Segment Start: Data extract

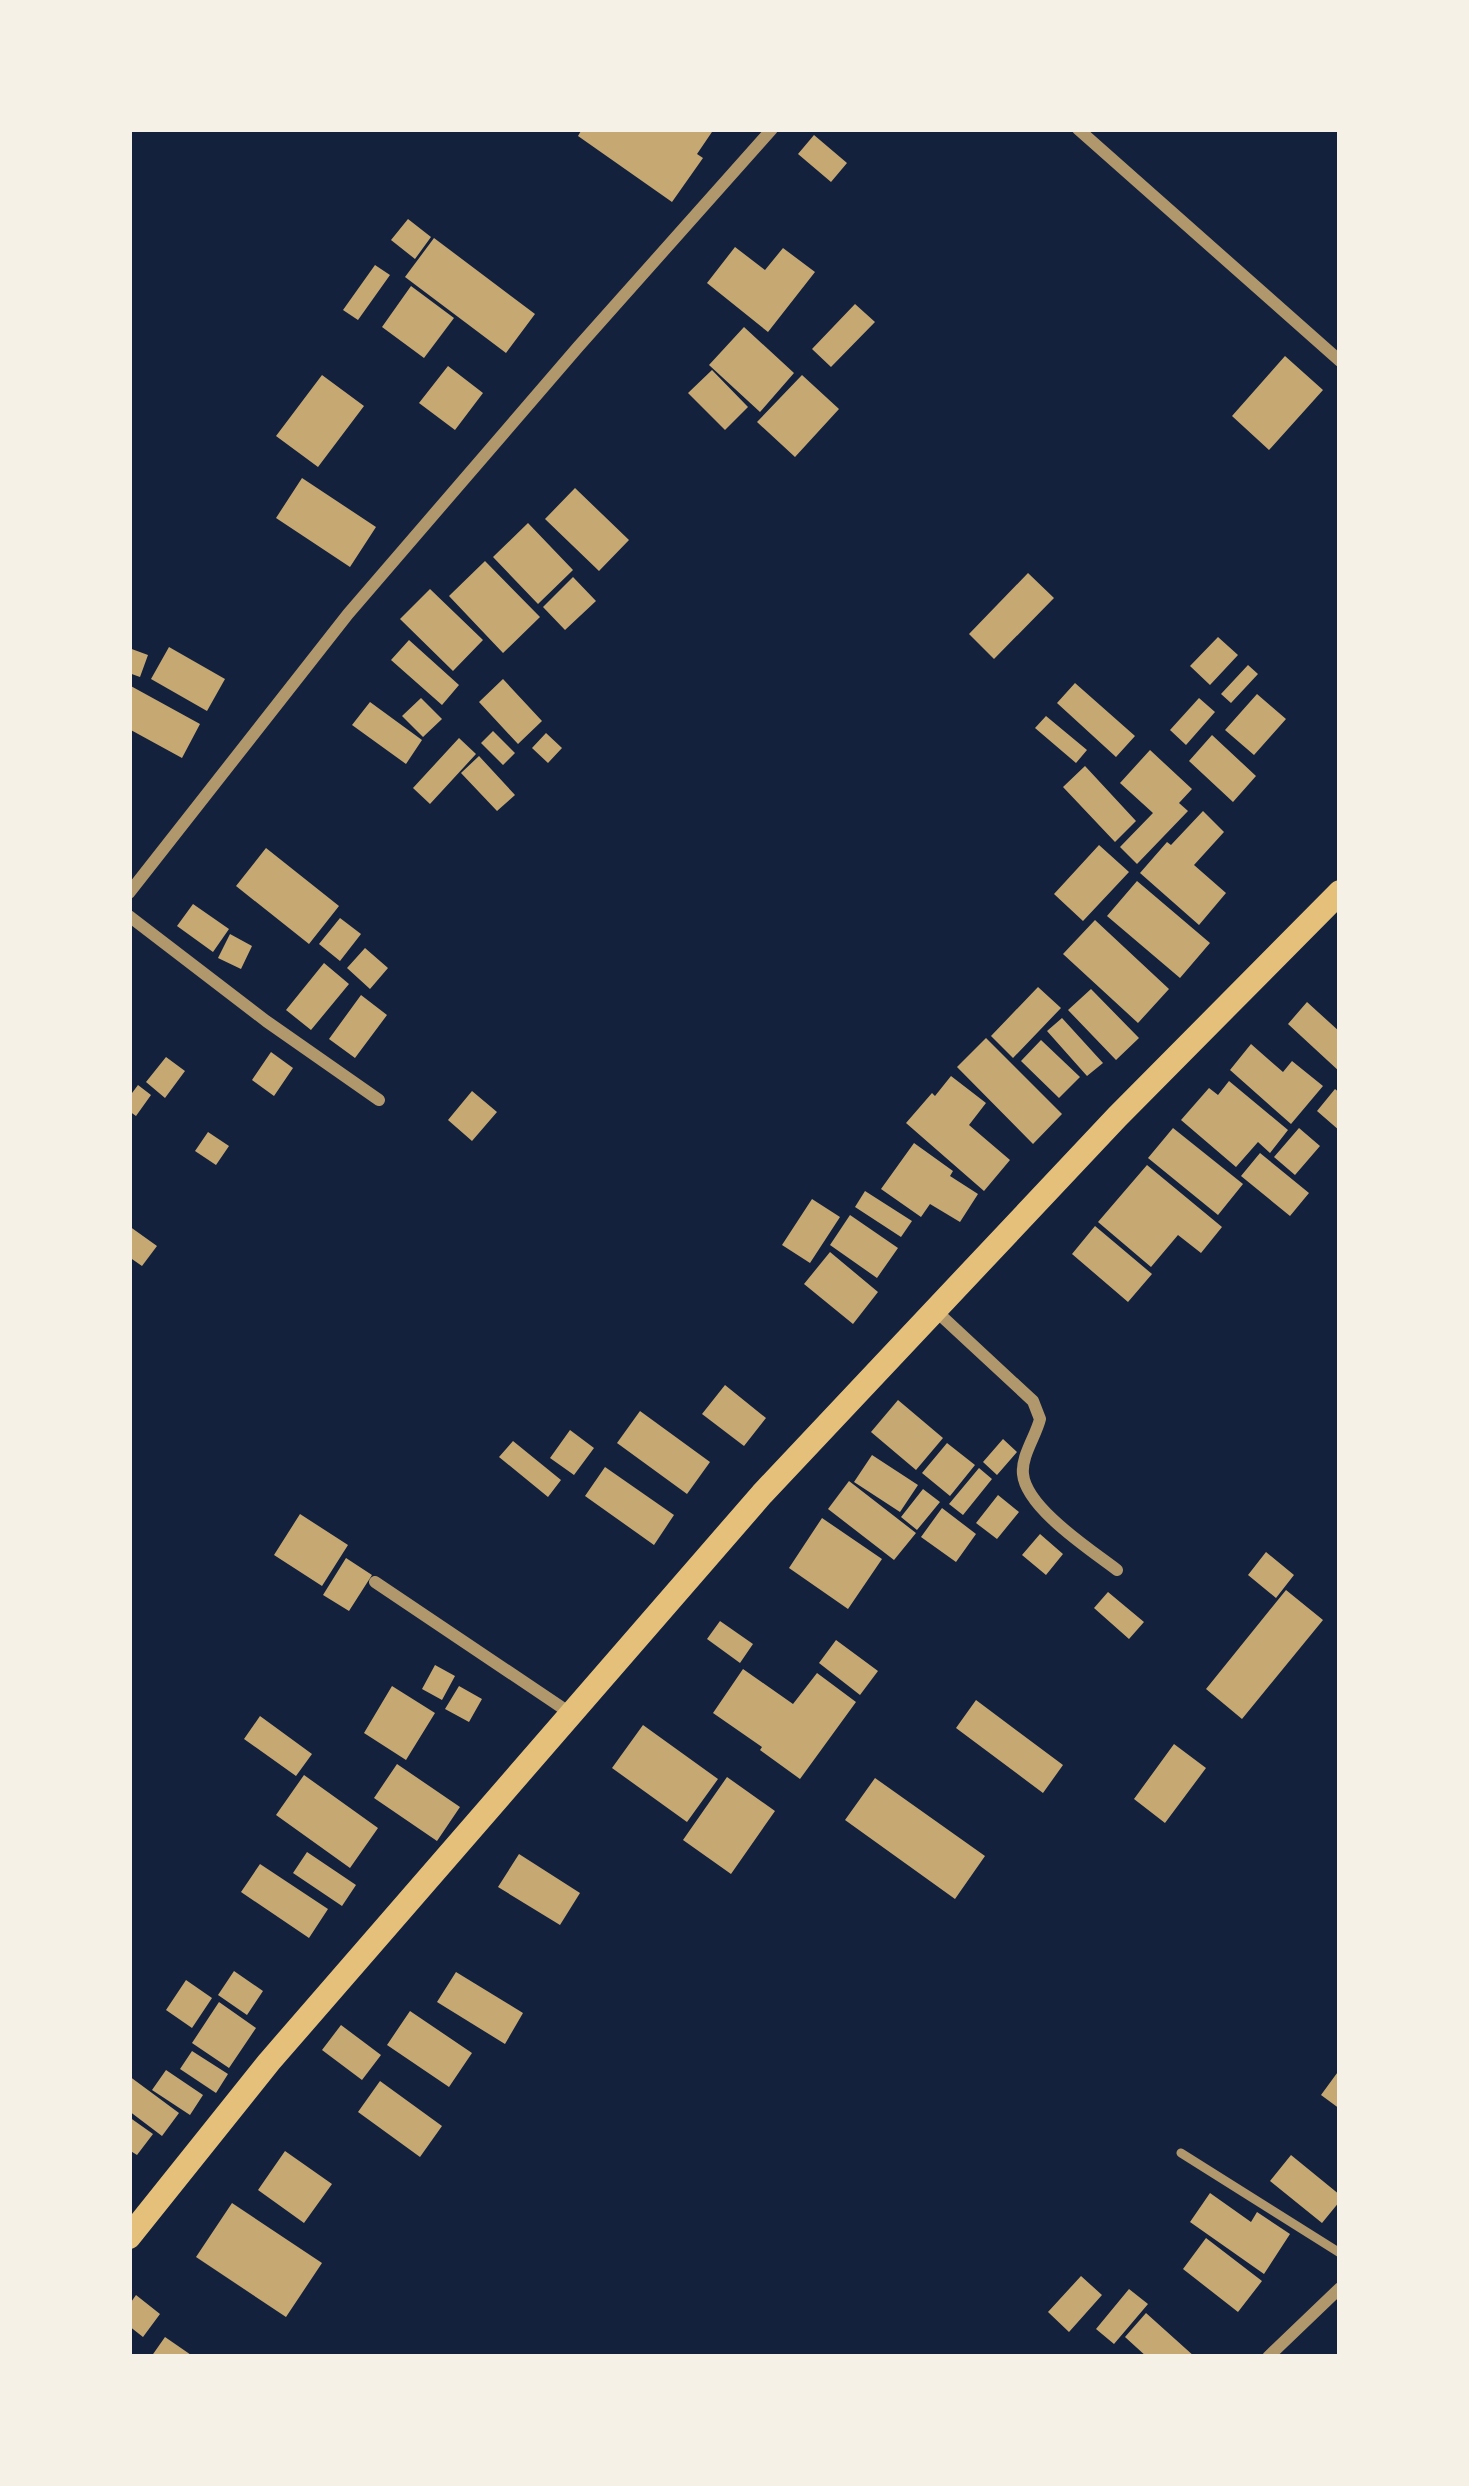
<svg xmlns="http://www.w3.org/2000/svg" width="1469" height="2486" viewBox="0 0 1469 2486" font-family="'Public Sans',sans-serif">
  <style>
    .building { fill: #c6a872 }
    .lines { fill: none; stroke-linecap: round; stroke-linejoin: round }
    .service { stroke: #b1986c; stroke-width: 9 }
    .minor { stroke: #b1986c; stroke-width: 12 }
    .secondary { stroke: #e5c07b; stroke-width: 24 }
  </style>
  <rect width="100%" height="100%" fill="#14213d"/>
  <path class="building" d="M582,129h132l-17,25 6,4 -31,44 -94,-66z
    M814,135l33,28 -16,19 -33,-28z
    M408,219l23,18 -16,22 -24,-19z
    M434,238l101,76 -29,39 -101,-76z
    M735,247l30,23 18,-22 32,24 -47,60 -61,-49z
    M375,265l15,10 -32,45 -15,-10z
    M411,286l43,32 -30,40 -42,-31z
    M855,304l20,18 -44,45 -19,-18z
    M744,327l50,46 -34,39 -51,-47z
    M1285,356l38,34 -54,60 -37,-34z
    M448,366l35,27 -28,37 -36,-27z
    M712,370l36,37 -23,23 -37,-37z
    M322,375l42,31 -46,61 -42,-31z
    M802,375l37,34 -44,48 -38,-35z
    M302,478l74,49 -26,40 -74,-49z
    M575,488l54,52 -30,31 -54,-52z
    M528,523l45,47 -35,34 -45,-47z
    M485,561l55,56 -37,36 -54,-57z
    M1028,573l26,25 -60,61 -25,-25z
    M573,577l23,24 -31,29 -22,-23z
    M430,589l53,51 -30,31 -53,-52z
    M1218,637l20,18 -28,30 -20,-19z
    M409,640l50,45 -17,20 -51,-45z
    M169,647l56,32 -18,32 -56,-32z
    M129,648l19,7 -8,22 -11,-4z
    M1248,665l10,9 -27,29 -10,-9z
    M503,679l39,42 -24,23 -39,-42z
    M1075,683l60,53 -19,21 -59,-54z
    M129,685l71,39 -18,34 -53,-29z
    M1257,694l29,25 -32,36 -29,-25z
    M421,698l21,21 -19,18 -21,-21z
    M1199,698l16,14 -29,33 -16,-15z
    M370,702l52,38 -16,24 -54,-39z
    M1046,716l41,34 -11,13 -41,-35z
    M493,731l22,22 -12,12 -22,-22z
    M546,733l16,15 -14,15 -16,-15z
    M1212,735l44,41 -23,26 -44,-41z
    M459,738l17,16 -46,50 -17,-16z
    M1150,750l42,39 -13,14 9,8 -51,53 -17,-17 33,-34 -33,-30z
    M479,756l36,39 -18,16 -36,-38z
    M1085,766l51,55 -21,21 -52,-55z
    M1203,811l21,21 -30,33 32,28 -27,32 -59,-52 27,-31 4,3z
    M1099,845l30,27 -46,49 -29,-27z
    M266,848l73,58 -30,38 -73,-58z
    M1137,881l73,62 -30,35 -73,-62z
    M193,904l36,25 -16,23 -36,-26z
    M340,918l21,16 -21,27 -21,-17z
    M1095,920l74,69 -31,34 -75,-69z
    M230,934l22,12 -11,23 -23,-11z
    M365,948l23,20 -18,21 -23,-21z
    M324,963l25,21 -38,46 -25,-20z
    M1038,987l23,21 -48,50 -22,-22z
    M1091,989l48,49 -23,22 -48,-50z
    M361,995l26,20 -32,43 -26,-19z
    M1307,1002l33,30v40l-52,-48z
    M1062,1018l41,45 -16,13 -40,-45z
    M986,1038l76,76 -29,30 -76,-77z
    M1041,1040l39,37 -21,21 -38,-37z
    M1251,1044l32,28 9,-11 31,25 -32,38 -61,-54z
    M271,1052l22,16 -19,28 -22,-16z
    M166,1057l19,14 -20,27 -19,-16z
    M951,1076l35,27 -17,22 41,35 -26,31 -78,-68 26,-30 3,3z
    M1229,1081l59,49 -18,23 -12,-11 -22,25 -55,-47 28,-32 9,7z
    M138,1085l13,10 -15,21 -7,-5v-14z
    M1335,1089l5,4v38l-23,-20z
    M472,1091l25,21 -25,29 -24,-21z
    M1173,1128l70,56 -25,31 -70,-57z
    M1299,1128l21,18 -25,29 -21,-18z
    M208,1132l21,14 -13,19 -21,-14z
    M914,1143l39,28 -3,5 28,18 -18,28 -30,-18 -9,13 -40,-28z
    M1260,1153l49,40 -19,23 -49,-40z
    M1147,1165l75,62 -21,26 -23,-18 -27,32 -53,-45z
    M865,1191l47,30 -11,16 -46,-30z
    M812,1199l28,18 -30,46 -28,-18z
    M850,1215l48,33 -21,30 -47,-33z
    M129,1226l28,20 -15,20 -13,-9z
    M1095,1226l57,48 -24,28 -56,-48z
    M830,1252l48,40 -25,32 -49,-40z
    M725,1385l41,33 -22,28 -42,-32z
    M898,1400l45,38 -27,32 -45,-38z
    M640,1411l70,51 -23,32 -70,-51z
    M570,1430l24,18 -20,27 -24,-17z
    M1003,1439l14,13 -20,23 -14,-13z
    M513,1441l48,39 -13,17 -49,-40z
    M947,1443l28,22 -25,31 -28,-23z
    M872,1455l46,30 -18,27 -46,-30z
    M605,1467l69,48 -20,30 -69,-49z
    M979,1468l13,11 -29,36 -14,-11z
    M849,1481l67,52 -22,27 -66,-51z
    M923,1489l17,13 -23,28 -16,-13z
    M998,1495l21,17 -22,27 -21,-16z
    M942,1508l34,26 -20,28 -35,-25z
    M300,1514l48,31 -26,41 -48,-31z
    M822,1518l60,41 -34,50 -59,-41z
    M1040,1534l23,20 -17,21 -24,-20z
    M1266,1552l28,23 -18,23 -28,-23z
    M346,1558l26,17 -23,36 -26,-16z
    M1286,1590l37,30 -81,99 -36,-30z
    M1108,1592l36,30 -15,17 -35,-31z
    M720,1621l33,23 -13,19 -33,-24z
    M836,1640l42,31 -18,24 -41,-32z
    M435,1665l20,11 -13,24 -20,-11z
    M743,1669l50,35 24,-31 39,29 -56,77 -40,-29 2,-3 -49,-34z
    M392,1686l43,27 -29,47 -42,-27z
    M459,1686l23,13 -13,23 -24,-13z
    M976,1700l87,65 -20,28 -87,-65z
    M260,1716l52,38 -16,22 -52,-37z
    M643,1725l75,54 -31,43 -75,-54z
    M1174,1744l32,24 -41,55 -31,-24z
    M397,1764l63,43 -23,34 -63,-43z
    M304,1775l74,53 -28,40 -74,-53z
    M727,1777l48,34 -44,63 -48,-34z
    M875,1778l110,78 -30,43 -110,-79z
    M307,1852l49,33 -14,21 -49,-33z
    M519,1854l61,39 -20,32 -62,-38z
    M260,1864l68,45 -19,29 -68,-46z
    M234,1971l29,20 -16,24 -29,-20z
    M456,1972l67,41 -18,31 -68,-42z
    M186,1980l26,18 -20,30 -26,-18z
    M219,2002l37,26 -27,40 -37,-25z
    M410,2011l62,42 -23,34 -62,-42z
    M341,2025l40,30 -19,25 -40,-30z
    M192,2051l36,23 -12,19 -36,-24z
    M1340,2069v40l-19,-14z
    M166,2070l37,25 -13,20 -38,-25z
    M129,2076l50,37 -17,23 -33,-25z
    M380,2081l62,45 -22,31 -62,-45z
    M129,2117l24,17 -16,21 -8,-5z
    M285,2151l47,33 -28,39 -46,-33z
    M1291,2155l49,40v6l-18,22 -52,-42z
    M1210,2193l41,29 6,-10 33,22 -26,40 -74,-52z
    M232,2203l90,60 -36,54 -90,-60z
    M1206,2238l56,43 -24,31 -55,-43z
    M1081,2276l21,19 -33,37 -21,-20z
    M1129,2289l19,15 -34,40 -18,-15z
    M136,2295l24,19 -17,23 -14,-11v-21z
    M1146,2313l49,44h-48l-22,-20z
    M165,2337l29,20h-43z"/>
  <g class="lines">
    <path class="service" d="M1181,2153l159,100"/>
    <path class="minor" d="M1078,129l262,232
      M129,893l219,-279 230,-267 194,-218
      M129,916l137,105 113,79
      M936,1311l97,90 7,18c-4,17 -19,37 -17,55 3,34 68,76 94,96
      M375,1582l195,131
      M1268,2357l72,-69"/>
    <path class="secondary" d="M129,2237l140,-175 493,-568 355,-377 223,-225"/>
  </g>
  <rect width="1469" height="2486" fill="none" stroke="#f6f1e7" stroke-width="264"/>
</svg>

Segment End: Data extract

What is required
Pull out every line of the records above that contains the word "lines".

Written answer
    .lines { fill: none; stroke-linecap: round; stroke-linejoin: round }
  <g class="lines">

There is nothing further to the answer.